GOCRITIC! Animafest Zagreb 2026
– Joe Hsieh’s short animation infuses the creature genre with a cautionary tale about monstrous motherly love
Motherhood has long occupied a central place in Taiwanese director’s Joe Hsieh‘s filmography, but Praying Mantis, screening in the Grand Competition – Short Film at Animafest Zagreb, approaches the subject through the lens of body horror, channeling the maternal anxieties of Polanski’s Rosemary’s Baby while drawing on the praying mantis’s cultural association with sexual cannibalism to suggest that care, when pushed to its furthest extreme, can become a form of self-annihilation.
The film transports us to the neon-lit streets of 1970s Taipei, where lonely men searching for intimacy become prey to a beautiful, blue-haired woman whose allure conceals an insectoid reality. This mutant creature seduces men and feeds their bodies to her perpetually hungry offspring, hidden within an abandoned hospital and watched over by a ghostly, elderly caretaker. When a double homicide goes wrong and one intended victim survives, the mother is forced to retrieve him and the kidnapping sets in motion the dismantling of the grim routine she and her child have maintained for years.
While the narrative frames itself as a malicious scientific experiment gone wrong, following the survivor’s escape and his growing understanding of the situation, the film’s strongest element remains the praying mantis as a tragic figure linking female desire, motherhood and bodily sacrifice. As the setting shifts from the neon-soaked cityscape to the eerie atmosphere of the abandoned hospital, attention stays fixed on this hybrid creature: a woman’s face and torso fused with the limbs of an insect.
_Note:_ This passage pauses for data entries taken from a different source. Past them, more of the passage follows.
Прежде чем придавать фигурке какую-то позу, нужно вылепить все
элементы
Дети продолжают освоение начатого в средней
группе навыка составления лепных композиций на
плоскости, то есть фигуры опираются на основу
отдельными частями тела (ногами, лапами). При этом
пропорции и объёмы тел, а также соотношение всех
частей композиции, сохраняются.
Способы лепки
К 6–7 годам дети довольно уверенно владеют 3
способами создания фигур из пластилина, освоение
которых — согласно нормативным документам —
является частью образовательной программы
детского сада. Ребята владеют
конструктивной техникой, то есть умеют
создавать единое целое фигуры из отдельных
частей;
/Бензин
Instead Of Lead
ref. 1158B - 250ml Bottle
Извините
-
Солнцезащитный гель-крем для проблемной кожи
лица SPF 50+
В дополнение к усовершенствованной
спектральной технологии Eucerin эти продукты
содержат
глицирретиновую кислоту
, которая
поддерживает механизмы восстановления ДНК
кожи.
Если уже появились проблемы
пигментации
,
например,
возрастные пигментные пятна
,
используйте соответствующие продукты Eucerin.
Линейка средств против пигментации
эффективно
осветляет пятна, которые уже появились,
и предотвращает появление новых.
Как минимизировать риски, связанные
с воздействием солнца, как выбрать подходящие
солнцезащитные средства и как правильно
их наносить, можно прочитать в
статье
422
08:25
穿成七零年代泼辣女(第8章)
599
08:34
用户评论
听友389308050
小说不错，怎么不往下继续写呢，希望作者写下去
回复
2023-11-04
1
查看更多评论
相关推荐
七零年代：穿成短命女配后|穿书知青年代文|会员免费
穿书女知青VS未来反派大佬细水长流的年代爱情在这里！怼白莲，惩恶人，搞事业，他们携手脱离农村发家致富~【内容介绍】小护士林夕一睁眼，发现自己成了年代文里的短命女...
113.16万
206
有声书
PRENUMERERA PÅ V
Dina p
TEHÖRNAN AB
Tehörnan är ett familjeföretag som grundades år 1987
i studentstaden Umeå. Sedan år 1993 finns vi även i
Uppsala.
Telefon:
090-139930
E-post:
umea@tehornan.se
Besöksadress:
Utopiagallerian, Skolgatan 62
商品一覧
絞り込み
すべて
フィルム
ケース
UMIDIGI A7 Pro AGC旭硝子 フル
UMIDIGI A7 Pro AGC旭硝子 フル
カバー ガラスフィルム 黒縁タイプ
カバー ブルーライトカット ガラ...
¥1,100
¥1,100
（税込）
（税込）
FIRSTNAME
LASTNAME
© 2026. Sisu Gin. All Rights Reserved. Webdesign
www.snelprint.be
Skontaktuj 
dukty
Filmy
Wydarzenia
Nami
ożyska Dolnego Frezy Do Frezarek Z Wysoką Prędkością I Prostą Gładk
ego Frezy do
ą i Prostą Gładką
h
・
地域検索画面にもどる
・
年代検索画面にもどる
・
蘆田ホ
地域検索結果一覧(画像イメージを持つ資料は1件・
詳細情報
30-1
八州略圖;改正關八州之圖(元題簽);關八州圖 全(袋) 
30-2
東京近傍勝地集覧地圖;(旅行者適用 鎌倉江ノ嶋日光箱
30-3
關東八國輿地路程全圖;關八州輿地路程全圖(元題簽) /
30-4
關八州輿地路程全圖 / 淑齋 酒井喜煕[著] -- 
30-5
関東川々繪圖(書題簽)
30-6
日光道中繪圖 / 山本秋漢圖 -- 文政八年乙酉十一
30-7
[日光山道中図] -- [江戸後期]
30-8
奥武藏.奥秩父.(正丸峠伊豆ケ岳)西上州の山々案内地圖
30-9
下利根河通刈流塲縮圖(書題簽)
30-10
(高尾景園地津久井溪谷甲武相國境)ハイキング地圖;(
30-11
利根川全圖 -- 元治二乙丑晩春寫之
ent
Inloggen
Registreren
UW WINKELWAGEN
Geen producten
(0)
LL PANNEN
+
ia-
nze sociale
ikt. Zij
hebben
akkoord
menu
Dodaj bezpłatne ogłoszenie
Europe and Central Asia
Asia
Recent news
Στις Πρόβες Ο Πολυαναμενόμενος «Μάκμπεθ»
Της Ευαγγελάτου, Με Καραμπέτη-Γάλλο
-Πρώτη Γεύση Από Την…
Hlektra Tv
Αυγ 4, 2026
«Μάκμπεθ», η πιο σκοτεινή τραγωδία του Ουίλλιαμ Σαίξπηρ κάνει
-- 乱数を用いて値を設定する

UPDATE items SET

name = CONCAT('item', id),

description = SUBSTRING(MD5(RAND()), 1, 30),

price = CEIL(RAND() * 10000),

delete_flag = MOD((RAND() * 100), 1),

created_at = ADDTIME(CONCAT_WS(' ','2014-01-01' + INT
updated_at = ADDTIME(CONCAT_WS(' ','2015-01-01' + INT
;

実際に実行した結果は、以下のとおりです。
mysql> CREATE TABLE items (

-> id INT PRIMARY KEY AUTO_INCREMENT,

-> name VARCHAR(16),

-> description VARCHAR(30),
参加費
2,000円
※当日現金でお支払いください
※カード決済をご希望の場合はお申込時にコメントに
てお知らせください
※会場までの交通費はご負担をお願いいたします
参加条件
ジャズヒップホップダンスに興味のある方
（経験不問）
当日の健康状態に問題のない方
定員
She shifts between human beauty and insect anatomy, and the clean 2D animation conveys that instability through awkward yet delicate movements. Rather than pushing towards outright horror, the film sustains an uncanny tension in which traces of tenderness remain visible beneath the claws.
Praying Mantis can be seen as a culmination of concerns around the fragile boundary between care and possessiveness, but the film manages to address it in an unsettlingly compassionate way. Flashbacks reveal the origins of the insect-human fusion and the mother’s acts of violence become desperate attempts to fulfil an impossible obligation to her child. Eerie and heartwrenching at times, as the film sheds its creature exterior, it reveals itself to be a tragic story of parental devotion and self-erasure, which offers a unique take on monstrous motherly love.